# How to complete this task
Nothing but the lines from the first line of the records below to the line holding "the turned wood lamp stand at BBox(1401, 274, 1476, 591)" belongs in the answer, copied exactly and without pictures.

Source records
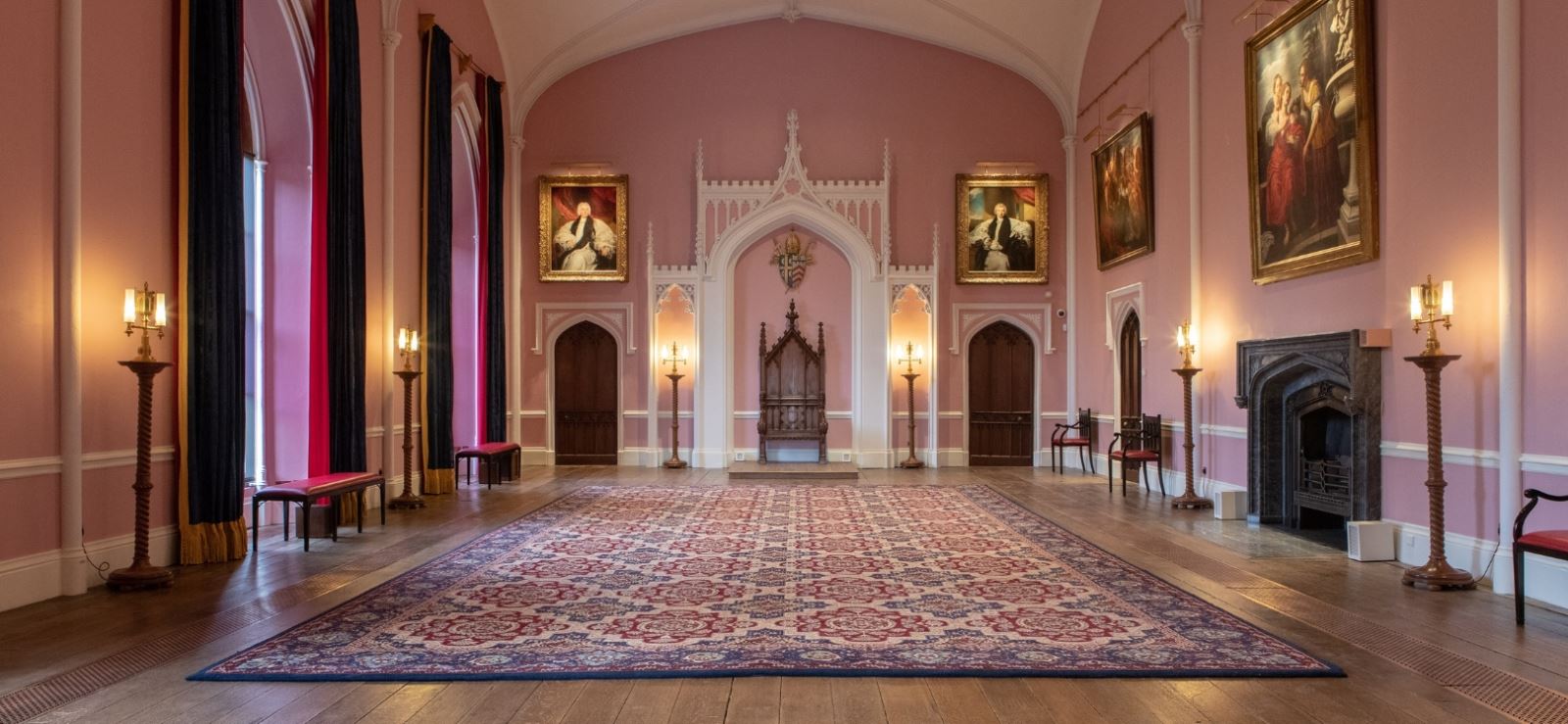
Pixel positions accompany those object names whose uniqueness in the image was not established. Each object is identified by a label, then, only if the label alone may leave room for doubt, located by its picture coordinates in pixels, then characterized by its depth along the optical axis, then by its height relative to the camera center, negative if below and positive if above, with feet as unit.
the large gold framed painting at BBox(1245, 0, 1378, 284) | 24.22 +6.31
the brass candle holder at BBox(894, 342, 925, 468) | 48.93 +0.44
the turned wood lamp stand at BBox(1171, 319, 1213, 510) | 32.37 -0.77
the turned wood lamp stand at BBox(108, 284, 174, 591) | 19.44 -1.36
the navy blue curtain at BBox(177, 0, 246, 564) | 22.29 +2.03
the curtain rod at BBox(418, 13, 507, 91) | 37.55 +13.76
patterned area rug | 14.40 -4.52
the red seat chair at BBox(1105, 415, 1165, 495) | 36.65 -3.11
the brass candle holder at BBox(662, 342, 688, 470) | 48.42 -2.17
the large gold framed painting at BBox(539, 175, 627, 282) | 50.14 +7.51
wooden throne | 49.78 -0.92
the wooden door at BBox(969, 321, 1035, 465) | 50.90 -1.51
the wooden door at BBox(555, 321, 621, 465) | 50.83 -1.41
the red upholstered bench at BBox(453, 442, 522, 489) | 39.81 -3.85
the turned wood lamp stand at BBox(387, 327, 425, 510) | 32.76 -1.40
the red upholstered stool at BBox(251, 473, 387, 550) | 23.88 -3.08
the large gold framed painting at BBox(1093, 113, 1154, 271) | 38.99 +7.49
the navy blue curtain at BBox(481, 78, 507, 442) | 45.24 +4.31
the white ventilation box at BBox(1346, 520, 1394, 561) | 23.07 -4.23
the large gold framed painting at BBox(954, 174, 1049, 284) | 50.26 +7.34
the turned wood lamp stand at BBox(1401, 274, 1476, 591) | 19.77 -1.77
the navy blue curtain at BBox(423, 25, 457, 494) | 37.32 +4.11
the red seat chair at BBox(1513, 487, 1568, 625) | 16.10 -3.09
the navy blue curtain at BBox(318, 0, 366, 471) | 29.50 +4.01
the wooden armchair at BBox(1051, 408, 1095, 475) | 46.34 -3.51
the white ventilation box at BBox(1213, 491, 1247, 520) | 30.25 -4.43
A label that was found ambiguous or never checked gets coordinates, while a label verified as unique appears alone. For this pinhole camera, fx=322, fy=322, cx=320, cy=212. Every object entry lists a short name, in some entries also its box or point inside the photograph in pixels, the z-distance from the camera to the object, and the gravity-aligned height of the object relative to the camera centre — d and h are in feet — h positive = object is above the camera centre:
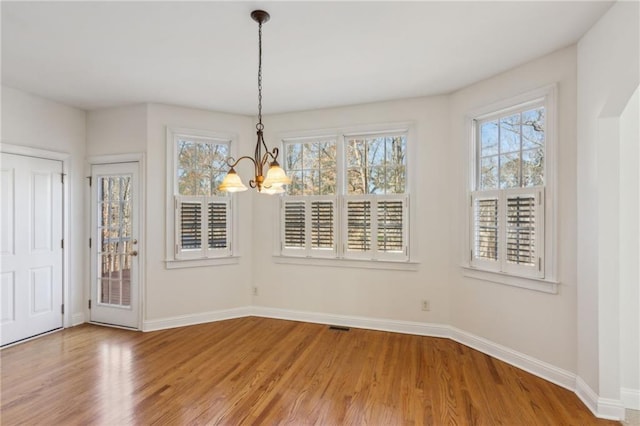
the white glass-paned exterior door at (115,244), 13.12 -1.41
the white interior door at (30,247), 11.34 -1.35
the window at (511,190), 9.27 +0.69
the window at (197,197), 13.29 +0.59
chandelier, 7.10 +0.73
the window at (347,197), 12.76 +0.58
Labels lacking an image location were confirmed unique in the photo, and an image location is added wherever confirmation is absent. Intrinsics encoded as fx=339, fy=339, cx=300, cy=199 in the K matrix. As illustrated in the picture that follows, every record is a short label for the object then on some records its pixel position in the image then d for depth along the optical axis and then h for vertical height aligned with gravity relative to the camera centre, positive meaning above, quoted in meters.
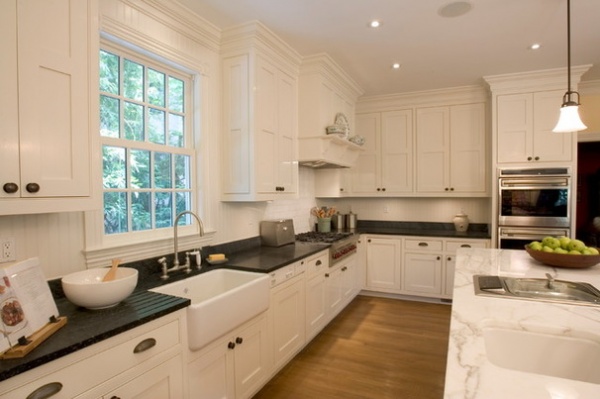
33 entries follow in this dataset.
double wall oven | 3.55 -0.12
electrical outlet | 1.53 -0.25
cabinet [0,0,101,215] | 1.32 +0.37
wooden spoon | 1.69 -0.40
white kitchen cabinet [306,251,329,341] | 3.01 -0.93
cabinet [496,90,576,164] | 3.64 +0.70
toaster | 3.26 -0.38
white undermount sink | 1.18 -0.58
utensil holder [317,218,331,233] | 4.37 -0.39
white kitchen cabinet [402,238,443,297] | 4.21 -0.93
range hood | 3.44 +0.46
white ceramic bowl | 1.48 -0.43
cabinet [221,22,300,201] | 2.72 +0.67
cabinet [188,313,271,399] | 1.79 -1.01
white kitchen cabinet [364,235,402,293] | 4.41 -0.91
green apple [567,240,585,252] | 2.03 -0.32
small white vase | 4.39 -0.37
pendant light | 2.12 +0.48
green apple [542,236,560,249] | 2.11 -0.31
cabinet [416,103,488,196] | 4.22 +0.55
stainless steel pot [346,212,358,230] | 4.81 -0.39
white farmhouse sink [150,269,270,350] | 1.72 -0.63
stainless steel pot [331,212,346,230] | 4.72 -0.39
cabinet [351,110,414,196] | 4.58 +0.52
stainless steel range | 3.47 -0.52
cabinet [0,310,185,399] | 1.12 -0.67
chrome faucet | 2.17 -0.47
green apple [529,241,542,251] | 2.14 -0.34
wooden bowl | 1.96 -0.39
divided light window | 2.08 +0.35
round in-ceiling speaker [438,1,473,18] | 2.33 +1.31
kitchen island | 0.86 -0.49
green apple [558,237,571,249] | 2.07 -0.30
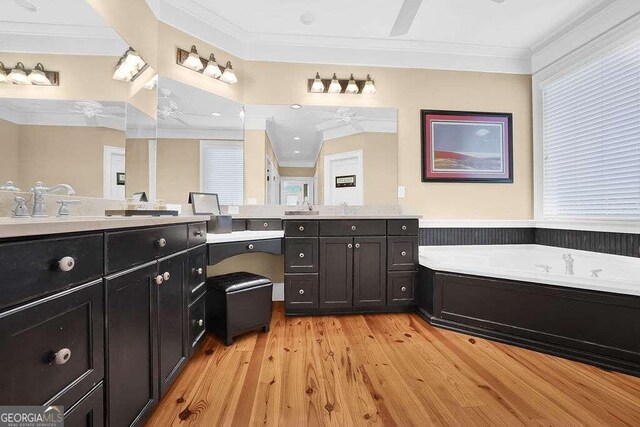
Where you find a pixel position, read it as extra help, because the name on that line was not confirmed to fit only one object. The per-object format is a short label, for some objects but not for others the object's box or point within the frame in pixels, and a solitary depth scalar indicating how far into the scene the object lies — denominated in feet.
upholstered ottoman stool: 6.24
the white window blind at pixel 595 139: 7.05
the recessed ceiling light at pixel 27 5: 3.73
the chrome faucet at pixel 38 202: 3.59
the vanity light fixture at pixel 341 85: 9.22
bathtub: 5.59
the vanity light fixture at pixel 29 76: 3.69
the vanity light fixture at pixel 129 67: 5.47
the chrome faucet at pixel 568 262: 7.45
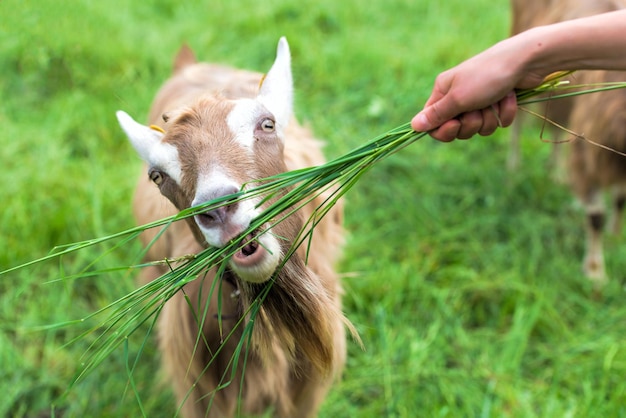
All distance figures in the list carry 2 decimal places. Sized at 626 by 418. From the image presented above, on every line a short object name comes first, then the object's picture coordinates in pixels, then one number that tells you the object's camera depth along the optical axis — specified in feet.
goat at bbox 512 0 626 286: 5.35
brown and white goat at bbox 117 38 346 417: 3.67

# Answer below
Pixel positions accompany those object names whose uniqueness in the image was not established. Each object is identified by a label, then, only if the label alone may leave room for doubt, located by its picture coordinates in pixels, then characterized by its depth along the optical axis, then by its height relative to the camera center, negative if below and positive if above, with feet as unit.
the large gold framed painting at BBox(1245, 0, 1378, 284) | 24.22 +6.31
the brass candle holder at BBox(894, 342, 925, 468) | 48.93 +0.44
the turned wood lamp stand at BBox(1171, 319, 1213, 510) | 32.37 -0.77
the turned wood lamp stand at BBox(108, 284, 174, 591) | 19.44 -1.36
the navy blue curtain at BBox(177, 0, 246, 564) | 22.29 +2.03
the curtain rod at BBox(418, 13, 507, 91) | 37.55 +13.76
patterned area rug | 14.40 -4.52
the red seat chair at BBox(1105, 415, 1165, 495) | 36.65 -3.11
the brass candle holder at BBox(662, 342, 688, 470) | 48.42 -2.17
the large gold framed painting at BBox(539, 175, 627, 282) | 50.14 +7.51
wooden throne | 49.78 -0.92
the wooden door at BBox(969, 321, 1035, 465) | 50.90 -1.51
the wooden door at BBox(555, 321, 621, 465) | 50.83 -1.41
the red upholstered bench at BBox(453, 442, 522, 489) | 39.81 -3.85
the turned wood lamp stand at BBox(387, 327, 425, 510) | 32.76 -1.40
the red upholstered stool at BBox(251, 473, 387, 550) | 23.88 -3.08
the large gold framed painting at BBox(1093, 113, 1154, 271) | 38.99 +7.49
the navy blue curtain at BBox(481, 78, 507, 442) | 45.24 +4.31
the white ventilation box at BBox(1346, 520, 1394, 561) | 23.07 -4.23
the large gold framed painting at BBox(954, 174, 1049, 284) | 50.26 +7.34
the turned wood lamp stand at BBox(1401, 274, 1476, 591) | 19.77 -1.77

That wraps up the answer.